Can the same be said for marijuana? Yes, but alcohol is an easier comparison. Marijuana is far less addictive than booze and, strictly speaking, it's not addictive at all. It is less destructive to your liver and other organs than alcohol, nor is it as associated with violence, family break-up or other social ills. There is no known fatal dose of marijuana.
Alcohol prohibition failed because people finally admitted that, while alcohol is a problem for some people, it's a harmless entertainment for most.

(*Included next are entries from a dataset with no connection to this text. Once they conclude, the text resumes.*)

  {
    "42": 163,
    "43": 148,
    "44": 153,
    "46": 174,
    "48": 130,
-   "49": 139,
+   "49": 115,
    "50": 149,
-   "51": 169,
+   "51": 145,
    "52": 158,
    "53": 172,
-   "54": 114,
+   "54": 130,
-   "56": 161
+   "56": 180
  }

Marijuana prohibition is more punitive than alcohol prohibition ever was, since the Volstead Act never simple possession of alcohol illegal.
Consistency would argue that whether the vice in question is a hobby or a habit, drinking beer, smoking pot or playing poker is an individual decision, not something that should come with a prison sentence.
Consistency may be more than we can expect from our state Legislature. Rep. Ruth Balser, D-Newton, who has endorsed the marijuana decriminalization bill, is an opponent of legalizing casinos. A similar marijuana bill was approved by Balser's committee last year, but was never brought to the floor of either house for a vote.
In Massachusetts, as in other states, the public is way ahead of the politicians on marijuana reform. Since 2002, voters in 30 House districts approved nonbinding ballot questions endorsing some form of decriminalization, often by wide margins. Activists are now circulating petitions to put an initiative decriminalizing marijuana possession on the statewide ballot in 2008.
Eventually, common sense will bring change to the state and nation's drug policies. The wonder is that it is taking so long.